I think I just found my earthly hero. His name is Greg Mortenson, a man born a year before my father who lives in Bozeman, Montana, with his family and a story I just can't shake. When he was thirty-five and I was still in grade school, in 1993, he tried summiting Pakistan's K2, a peak in the Himalaya second in height only to its renowned neighbor in Nepal, Mt. Everest, yet much more difficult to traverse. An avid climber and trained nurse, he had been asked to be the expedition medic for the trip. His only reason for not completing his summit bid was that he and another teammate risked their own welfare to carry one of their injured expedition members down the mountain.
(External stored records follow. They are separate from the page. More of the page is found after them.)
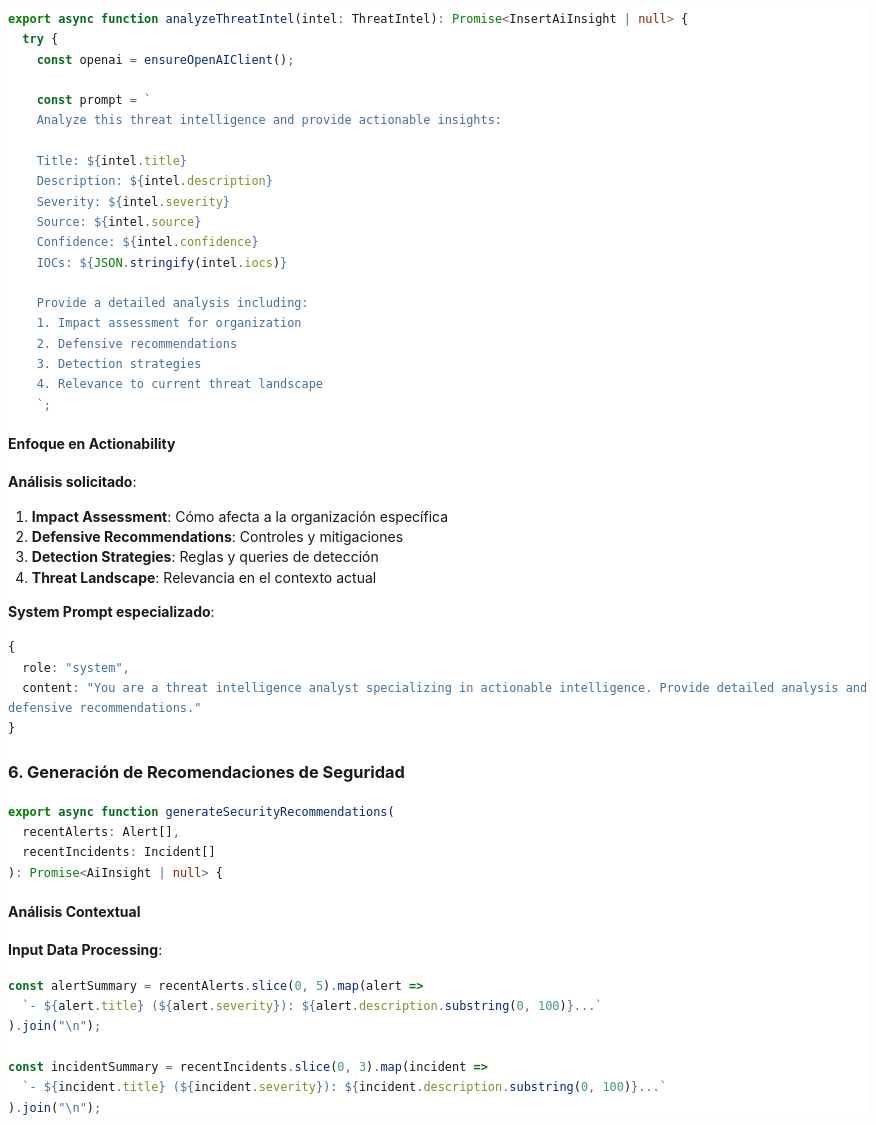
 ```typescript
export async function analyzeThreatIntel(intel: ThreatIntel): Promise<InsertAiInsight | null> {
  try {
    const openai = ensureOpenAIClient();
    
    const prompt = `
    Analyze this threat intelligence and provide actionable insights:
    
    Title: ${intel.title}
    Description: ${intel.description}
    Severity: ${intel.severity}
    Source: ${intel.source}
    Confidence: ${intel.confidence}
    IOCs: ${JSON.stringify(intel.iocs)}
    
    Provide a detailed analysis including:
    1. Impact assessment for organization
    2. Defensive recommendations
    3. Detection strategies
    4. Relevance to current threat landscape
    `;
```

#### Enfoque en Actionability
**Análisis solicitado**:
1. **Impact Assessment**: Cómo afecta a la organización específica
2. **Defensive Recommendations**: Controles y mitigaciones
3. **Detection Strategies**: Reglas y queries de detección
4. **Threat Landscape**: Relevancia en el contexto actual

**System Prompt especializado**:
```typescript
{
  role: "system",
  content: "You are a threat intelligence analyst specializing in actionable intelligence. Provide detailed analysis and defensive recommendations."
}
```

### 6. Generación de Recomendaciones de Seguridad

```typescript
export async function generateSecurityRecommendations(
  recentAlerts: Alert[],
  recentIncidents: Incident[]
): Promise<AiInsight | null> {
```

#### Análisis Contextual
**Input Data Processing**:
```typescript
const alertSummary = recentAlerts.slice(0, 5).map(alert => 
  `- ${alert.title} (${alert.severity}): ${alert.description.substring(0, 100)}...`
).join("\n");

const incidentSummary = recentIncidents.slice(0, 3).map(incident => 
  `- ${incident.title} (${incident.severity}): ${incident.description.substring(0, 100)}...`
).join("\n");
```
The state of total exhaustion that the rescue left him in became fodder for the next leg of Mortenson's life journey. As he mistakenly stumbled into the remote Pakistani village of Korphe, the country's last human outpost before unyielding peaks swallowed hospitable landscape, he was taken in by its leader and given the rest he so badly needed. "[That] evening, he went to bed by a yak dung fire a mountaineer who'd lost his way," relays his biographer David Oliver Relin, in the book he co-authored with Mortenson called Three Cups of Tea. "[The next] morning," Relin continues, "by the time he'd shared a pot of butter tea with his hosts and laced up his boots, he'd become a humanitarian who'd found a meaningful path to follow for the rest of his life" (2).

A meaningful path to follow for the rest of his life. Among the many nearly-unbelievable details from Mortenson's biography, this statement to me is the most gripping and amazing. It resonates so intensely with me because deep inside, this is what I want most. The young mountaineer was at a crossroads in his life as he descended the Himalaya's Baltoro glacier back towards humanity. I can identify with the youthful longing for adventure he must have felt at that moment and the uncertainty of what his next step should be. He needed a calling, something far greater than himself that he could devote himself to with reckless abandon, just as he had devoted himself to climbing. And so do I.
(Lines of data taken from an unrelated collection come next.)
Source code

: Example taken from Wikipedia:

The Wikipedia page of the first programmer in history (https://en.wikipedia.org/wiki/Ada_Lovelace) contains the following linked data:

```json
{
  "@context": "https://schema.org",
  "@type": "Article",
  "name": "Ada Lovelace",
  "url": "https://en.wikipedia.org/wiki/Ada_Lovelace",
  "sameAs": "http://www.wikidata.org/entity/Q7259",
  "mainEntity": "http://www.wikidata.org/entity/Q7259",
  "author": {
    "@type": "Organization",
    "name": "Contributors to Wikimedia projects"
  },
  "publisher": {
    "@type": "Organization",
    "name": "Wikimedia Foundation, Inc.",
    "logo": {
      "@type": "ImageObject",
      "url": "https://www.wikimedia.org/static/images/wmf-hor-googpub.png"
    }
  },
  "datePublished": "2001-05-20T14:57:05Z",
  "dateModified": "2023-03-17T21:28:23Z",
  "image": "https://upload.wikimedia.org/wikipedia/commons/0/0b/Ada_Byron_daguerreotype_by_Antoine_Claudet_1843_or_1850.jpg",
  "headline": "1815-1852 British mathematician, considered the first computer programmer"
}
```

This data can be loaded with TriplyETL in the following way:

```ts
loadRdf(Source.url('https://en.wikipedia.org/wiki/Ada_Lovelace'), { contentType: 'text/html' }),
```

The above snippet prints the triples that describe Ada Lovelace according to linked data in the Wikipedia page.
Nothing meaningful is ever easily accomplished, however. Mortenson's task proved to be physically, socially, and spiritually demanding, one which required painful endurance and rigid self-discipline to fulfill. Having witnessed children's classes being held without a proper schoolhouse nor a teacher, Mortenson purposed within himself to provide a school for the Korphe village through whatever means it would take. Three years and several nearly-impassable roadblocks later, he returned to carry out his word. That one promise birthed in him a passion not only for the region, but for education for the poorest of the poor, that launched his advocacy for Pakistan.
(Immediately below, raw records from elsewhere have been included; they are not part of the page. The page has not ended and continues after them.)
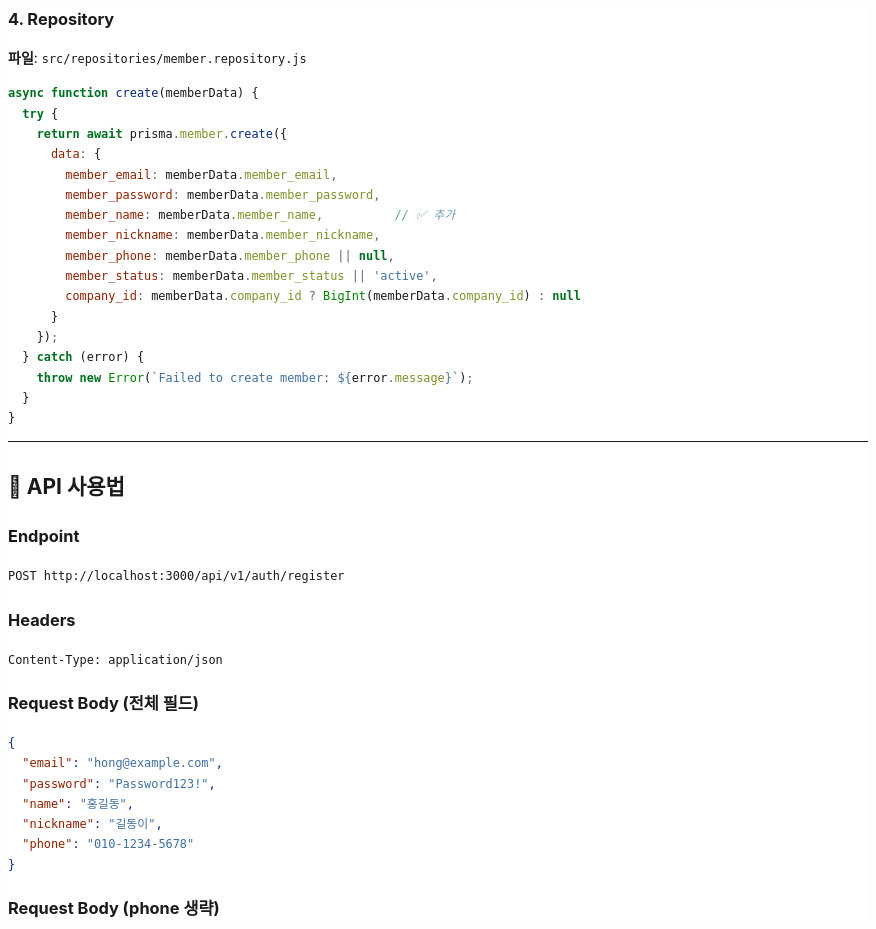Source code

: ### 4. Repository

**파일**: `src/repositories/member.repository.js`

```javascript
async function create(memberData) {
  try {
    return await prisma.member.create({
      data: {
        member_email: memberData.member_email,
        member_password: memberData.member_password,
        member_name: memberData.member_name,          // ✅ 추가
        member_nickname: memberData.member_nickname,
        member_phone: memberData.member_phone || null,
        member_status: memberData.member_status || 'active',
        company_id: memberData.company_id ? BigInt(memberData.company_id) : null
      }
    });
  } catch (error) {
    throw new Error(`Failed to create member: ${error.message}`);
  }
}
```

---

## 🔌 API 사용법

### Endpoint
```
POST http://localhost:3000/api/v1/auth/register
```

### Headers
```
Content-Type: application/json
```

### Request Body (전체 필드)

```json
{
  "email": "hong@example.com",
  "password": "Password123!",
  "name": "홍길동",
  "nickname": "길동이",
  "phone": "010-1234-5678"
}
```

### Request Body (phone 생략)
Mortenson's purpose in Pakistan is to build unbiased schools, especially for impoverished girls, in the country's most needy areas. "It is my vision," he writes in his acknowledgements, "that we will dedicate the next decade to achieving universal literacy and education for all children" (333). Along with providing education, he also seeks to relieve humanitarian needs for displaced internal refugees. One such refugee, left homeless after the 1999 Kargil Conflict between Pakistan and India, petitioned Mortenson as they crouched together underneath a blue tarp that shaded the hot sand and served as a makeshift shelter outside Skardu, the regional capital of Baltistan. "We need food, medicine, and education for our children," the refugee pleaded. "This is our home now. I'm ashamed to ask for so much, but no one else has come" (220).

No one else has come. It's a jarring accusation for those of us sitting in our comfortably coiffed homes half a world away. No one else was so willing to risk his comfort in order to reach out a hand of healing? No one else cares enough to stoop in the sand and listen? It reminds me of Jesus' parable of the good Samaritan: One man, caught by thieves on a fairly busy road and left for dead, was stepped over and around by all of the elite religious leaders of his day because he was considered unclean and unworthy; to touch him in any way would prove uncomfortable. Yet a Samaritan stopped his journeys and knelt down in the dust, soiling his own clothes to care for this strange man, because he had compassion. Scripture says he "showed mercy" to the wounded man and Jesus Himself asks us to "go and do likewise" (Lk 10:27). Mortenson, it seems, has taken Jesus up on His offer.

The reason I can't shake Mortenson's story is because it stirs me to respond. Whether this man is a believer in Jesus or not, his actions are biblically sound. To His servants who cared for the needy and most forgotten, Jesus asserts in Matthew 25: "Inasmuch as you did it to the least of these, My brothers, you did it to Me" (25:40). What Jesus applauds, Morteson is doing. What stops me from doing the same? "I am challenged this day to live my life worthy of the call of Christ," I posted to my Skype account just after finishing the book. Indeed, it arouses me in very meaningful ways--ways that may just find me crouched in a hot, dusty corner of Earth pouring out a cup of cold water to a man who "can offer [me] nothing... not even tea" (Mortenson 220).